The Silicon Valley cyberspace community is currently preparing for tomorrow's observation of SOPA Blackout Day. Organizers are requesting that participants make their websites go black for at least 12 hours tomorrow in observation of the blackout.
As I reported on the Silicon Valley Software Law Blog, Mozilla, Reddit, Word Press, Boing Boing and the English language version of Wikipedia have confirmed that they will participate in the blackout.
In addition, Politico is now reporting that Google will be joining in tomorrow's protest, but will not be participating in the Internet blackout. Instead, Google will reportedly be posting a link on its homepage explaining its opposition to the Stop Online Piracy Act and the Protect IP Act.
The nonprofit organization Fight for the Future has posted a comprehensive list of the participants who have currently committed to tomorrow's online strike.
In case you have not been following the SOPA controversy, the purpose for tomorrow's blackout is to express online opposition to the proposed SOPA legislation. I discussed the controversy in the Silicon Valley Software Law Blog as follows:
[T]he Stop Online Privacy bill was introduced in late October, 2011 by the Republican Congressman Lamar Smith of Texas, which would allow the Attorney General of the United States to seek a court order against internet service providers to cause them to make a website disappear from the Internet. . . . The bill was designed to allow U.S. companies to shut down offshore infringers, and as you might expect is being championed by the Motion Picture Association of America and the Recording Industry Association of America, which of course, are highly invested in stopping the loss of profits to online privacy.

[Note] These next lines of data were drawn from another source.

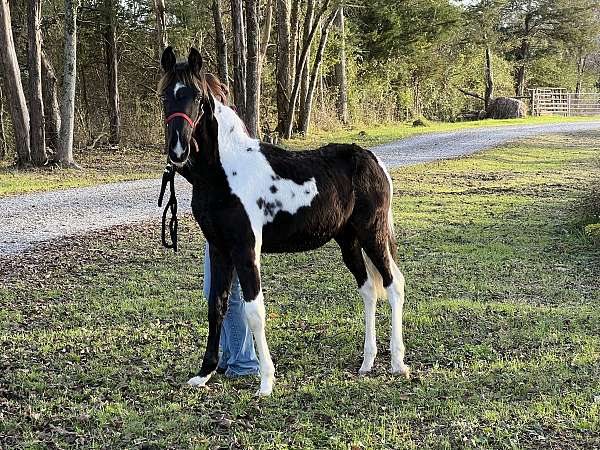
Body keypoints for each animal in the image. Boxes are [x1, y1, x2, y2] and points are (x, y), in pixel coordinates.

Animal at [157, 47, 410, 396]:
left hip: (373, 234)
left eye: (195, 96)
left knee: (393, 284)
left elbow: (254, 311)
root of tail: (373, 160)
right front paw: (204, 373)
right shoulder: (220, 248)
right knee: (369, 289)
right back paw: (367, 362)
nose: (178, 149)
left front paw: (266, 382)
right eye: (164, 95)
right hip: (348, 241)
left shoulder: (246, 249)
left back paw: (398, 363)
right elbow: (216, 306)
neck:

While few in the Internet world would disagree that online privacy is bad, the controversy over SOPA is over the concern that large companies are going to be able to censor or blacklist smaller Internet players and simply be able to “erase” their very existence from the Internet. Net Coalition.com has assembled a list of parties who oppose SOPA. The list includes companies, prominent individuals and educators, public interest groups, industry associations, websites and online services, cybersecurity and engineering groups, and international human rights advocates.
In case you are wondering what my position is on the issue, I am absolutely against infringement but am very concerned about the potential impact of this bill. As I wrote in the Silicon Valley Software Law Blog:
Like most attorneys who represent clients in the Internet space, I have found myself on both sides of this issue. It is not unusual to have a client come to me with a complaint about a third party infringing my client’s copyright on the Internet, and to find myself in the frustrating position of having to advise my client of the limited options available for dealing with the infringement. It is particularly frustrating when I am talking to a client who has limited resources and cannot afford the investment of resources that is going to be required to really go after the infringer.
In fact, even I have run into situations where my copyrighted works were being infringed on the Internet and I had to make a decision about how to best deal with the infringement.
At the same time, however, I am very concerned by the fact that Congress wants to further legislate in this area. I agree with many of my fellow Internet law experts that we should oppose in general the encroachment of government regulation of the Internet, and this bill appears to be very serious encroachment. Moreover, I am concerned about how a bill like this would be used. It is almost certain that the small content publisher on the Internet would be at a serious disadvantage in defending itself against SOPA-based actions. Large companies with large teams of lawyers would be in a position to effectively censor smaller entities on the Internet, since the accused would not be financially able to defend themselves. It is highly likely that a bill like this which would allow parties to “erase” websites from the Internet would be misused for the economic benefit of one party over another.
Of course, there is another issue. Given the fact that the very nature of Cyberspace is borderless, should a U.S. attorney general really be able to police websites offshore? If so, shouldn’t the equivalent officials for other governments be able to do the same thing? What kind of standard are we setting for the rest of the world to follow? I’m not sure we want certain countries’ political leaders to start erasing American websites from the Internet.
The bottom line is that the implications of this bill go beyond the intent of just getting offshore infringers that cannot be shut down off the Internet. The effects of this bill could be very far-reaching, and take us a step closer to the day when virtually every activity on the Internet is subject to government oversight and regulation–not only by the U.S. but also other governments around the world.
For any companies interested in supporting tomorrow's protest by participating in the blackout, you still have time to get involved. Wired.com has republished Google's recommendations for how to participate in the blackout in a "web-friendly" way. Fight for the Future has also published instructions on its website on how to get involved.